Der Krimi um nicht getestete gesundheitsgefährdende Impfstoffe, angeblich gegen die Schweinegrippe, oder Neue Influenza A (H1N1), geht in die nächste Runde. Wie sich jetzt herausstellt, hat die deutsche Regierung von Angela Merkel und der bisherigen Gesundheitsministerin Ulla Schmidt entschieden, dass den »unteren Klassen« eine Sorte des Impfstoffs und Angies Kollegen in der »Elite« sowie den Angehörigen der Bundeswehr eine andere, weit harmlosere Sorte, praktisch ein Plazebo, verabreicht werden soll.

Der jetzt bekannt gewordene Bericht wirft neue verwirrende Fragen über das bizarre Drama auf, das unter dem Vorwand einer nicht existierenden »Pandemie« inszeniert wird. Er wirft sich auch die Frage auf, wie weit der führenden Beamten im Gesundheitswesen, die Chefs des Robert-Koch- und des Paul-Ehrlich-Instituts sowie der Ständigen Impfkommission (STIKO) am Robert-Koch-Institut und andere Verantwortliche moralisch und strafrechtlich haftbar gemacht werden können, wenn sie empfehlen, die breite Bevölkerung mit ungetesteten neuen Präparaten zu impfen.

In den letzten Tagen haben Berichte in den Medien – diese Website eingeschlossen – die Öffentlichkeit über die wirklichen Gefahren der Impfstoffe aufgeklärt, die sogenannte Adjuvantien oder »Verstärker« wie Squalen enthalten – MF59 von Novartis oder AS03 von Sanofi-Pasteur. Es gibt Berichte, wonach die Hersteller ihren Impfstoffen hochgefährliche Nanopartikel zusetzen, um die Wirkung zu verstärken. Zwar ist dementiert worden, dass die Impfstoffe diese Nanopartikel enthalten, doch bei genauerem Hinsehen liefern die deutsche Regierung und die zuständigen Behörden dafür keinerlei Beweise. Der Grund? Die Bestandteile der verschiedenen Adjuvantien in Impfstoffen sind »gesetzlich geschütztes« Betriebsgeheimnis des betreffenden Unternehmens!
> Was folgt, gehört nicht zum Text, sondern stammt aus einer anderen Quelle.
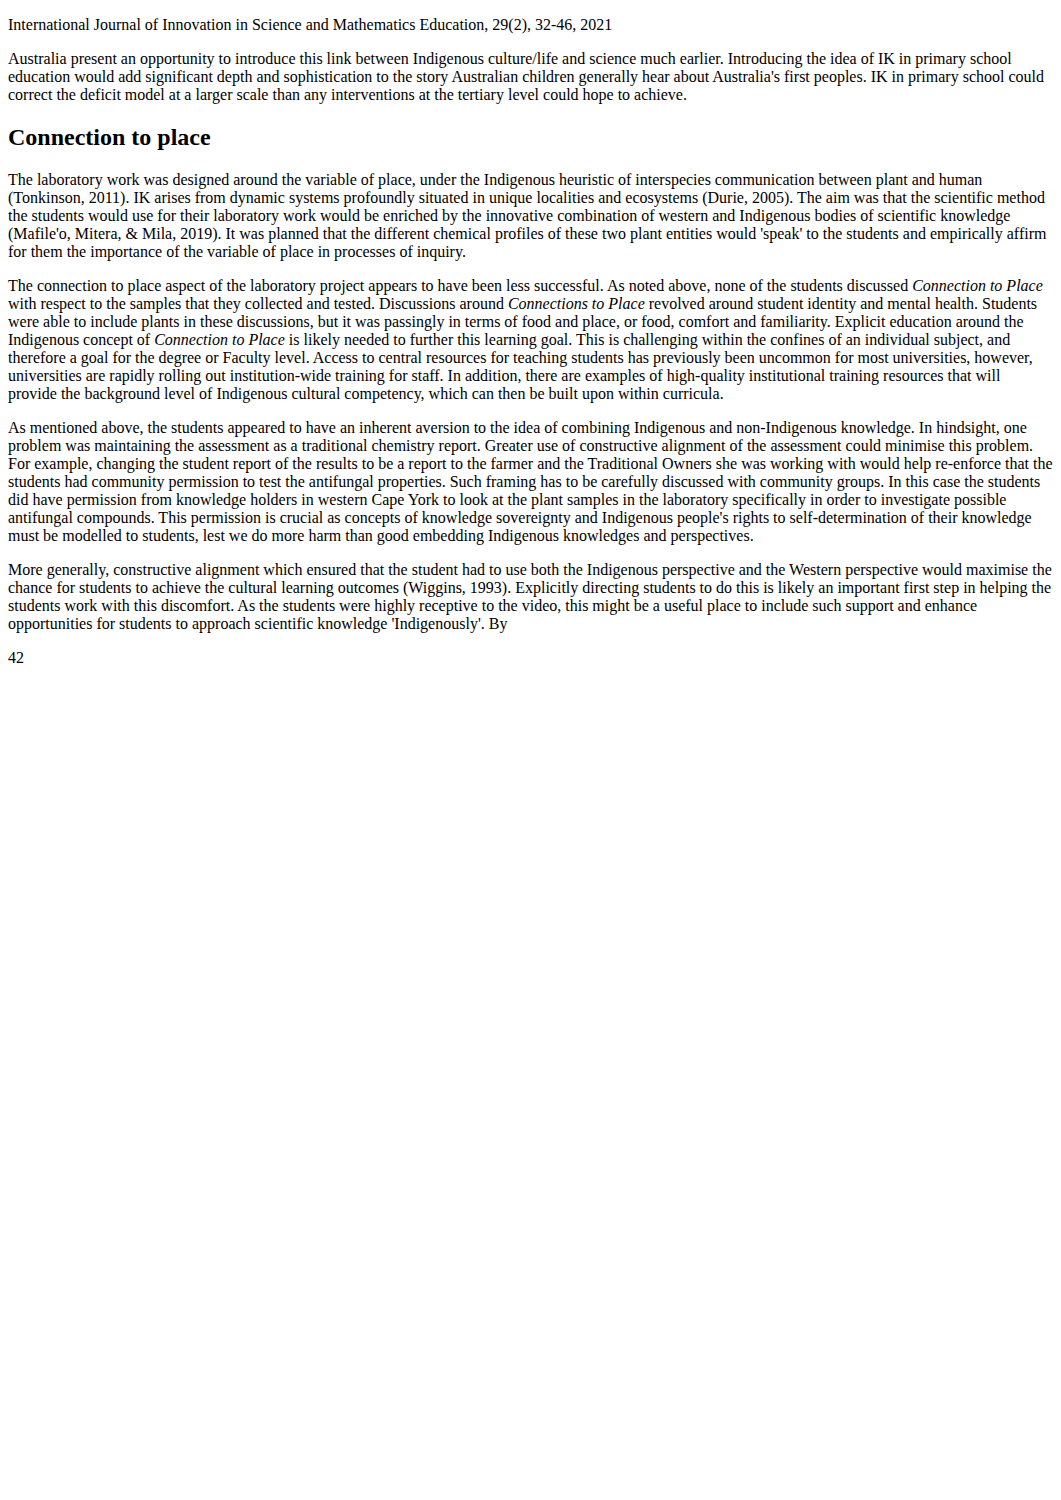International Journal of Innovation in Science and Mathematics Education, 29(2), 32-46, 2021
Australia present an opportunity to introduce this link between Indigenous culture/life and science much earlier. Introducing the idea of IK in primary school education would add significant depth and sophistication to the story Australian children generally hear about Australia's first peoples. IK in primary school could correct the deficit model at a larger scale than any interventions at the tertiary level could hope to achieve.
Connection to place
The laboratory work was designed around the variable of place, under the Indigenous heuristic of interspecies communication between plant and human (Tonkinson, 2011). IK arises from dynamic systems profoundly situated in unique localities and ecosystems (Durie, 2005). The aim was that the scientific method the students would use for their laboratory work would be enriched by the innovative combination of western and Indigenous bodies of scientific knowledge (Mafile'o, Mitera, & Mila, 2019). It was planned that the different chemical profiles of these two plant entities would 'speak' to the students and empirically affirm for them the importance of the variable of place in processes of inquiry.
The connection to place aspect of the laboratory project appears to have been less successful. As noted above, none of the students discussed Connection to Place with respect to the samples that they collected and tested. Discussions around Connections to Place revolved around student identity and mental health. Students were able to include plants in these discussions, but it was passingly in terms of food and place, or food, comfort and familiarity. Explicit education around the Indigenous concept of Connection to Place is likely needed to further this learning goal. This is challenging within the confines of an individual subject, and therefore a goal for the degree or Faculty level. Access to central resources for teaching students has previously been uncommon for most universities, however, universities are rapidly rolling out institution-wide training for staff. In addition, there are examples of high-quality institutional training resources that will provide the background level of Indigenous cultural competency, which can then be built upon within curricula.
As mentioned above, the students appeared to have an inherent aversion to the idea of combining Indigenous and non-Indigenous knowledge. In hindsight, one problem was maintaining the assessment as a traditional chemistry report. Greater use of constructive alignment of the assessment could minimise this problem. For example, changing the student report of the results to be a report to the farmer and the Traditional Owners she was working with would help re-enforce that the students had community permission to test the antifungal properties. Such framing has to be carefully discussed with community groups. In this case the students did have permission from knowledge holders in western Cape York to look at the plant samples in the laboratory specifically in order to investigate possible antifungal compounds. This permission is crucial as concepts of knowledge sovereignty and Indigenous people's rights to self-determination of their knowledge must be modelled to students, lest we do more harm than good embedding Indigenous knowledges and perspectives.
More generally, constructive alignment which ensured that the student had to use both the Indigenous perspective and the Western perspective would maximise the chance for students to achieve the cultural learning outcomes (Wiggins, 1993). Explicitly directing students to do this is likely an important first step in helping the students work with this discomfort. As the students were highly receptive to the video, this might be a useful place to include such support and enhance opportunities for students to approach scientific knowledge 'Indigenously'. By
42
Weitere Informationen über diesen wichtigen Aspekt des sich ausweitenden Skandals um H1N1 finden sich auf der Website www.staatsbuerger-online.de.

Jetzt hat sich herausgestellt, dass die führenden Vertreter der Regierung in Berlin bei den Impfstoffen eine doppelgleisige Strategie verfolgen: ein Impfstoff für die ausgewählten »Eliten« und eine für die »Massen« wie Sie und mich.

 

Bundeswehrsoldaten und Regierungsvertreter bekommen harmlose H1N1-Schutzimpfungen, wir einfachen Bürger aber nicht.

 

Nach einem Bericht im Bielefelder Westfalen-Blatt, der sich auf Quellen in der Regierung bezieht, hat das Serum, das den 250.000 Soldaten der Bundeswehr und angeblich auch den hohen Regierungsvertretern verabreicht werden soll, eine völlig andere Zusammensetzung als das, was für die breite Bevölkerung vorgesehen ist. Die »Elite«-Sorte des Impfstoffs enthält keine Adjuvantien, also Zusatzstoffe, d.h. weder Squalen – das im Verdacht steht, bei US-Soldaten, die 1991 während des Krieges geimpft worden waren, das sogenannte Golfkriegs-Syndrom verursacht zu haben – noch Quecksilber, Aluminiumverbindungen oder Nanopartikel. Kurz: wenn die Berichte zutreffen, sind diese Impfstoffe harmlose Flüssigkeiten.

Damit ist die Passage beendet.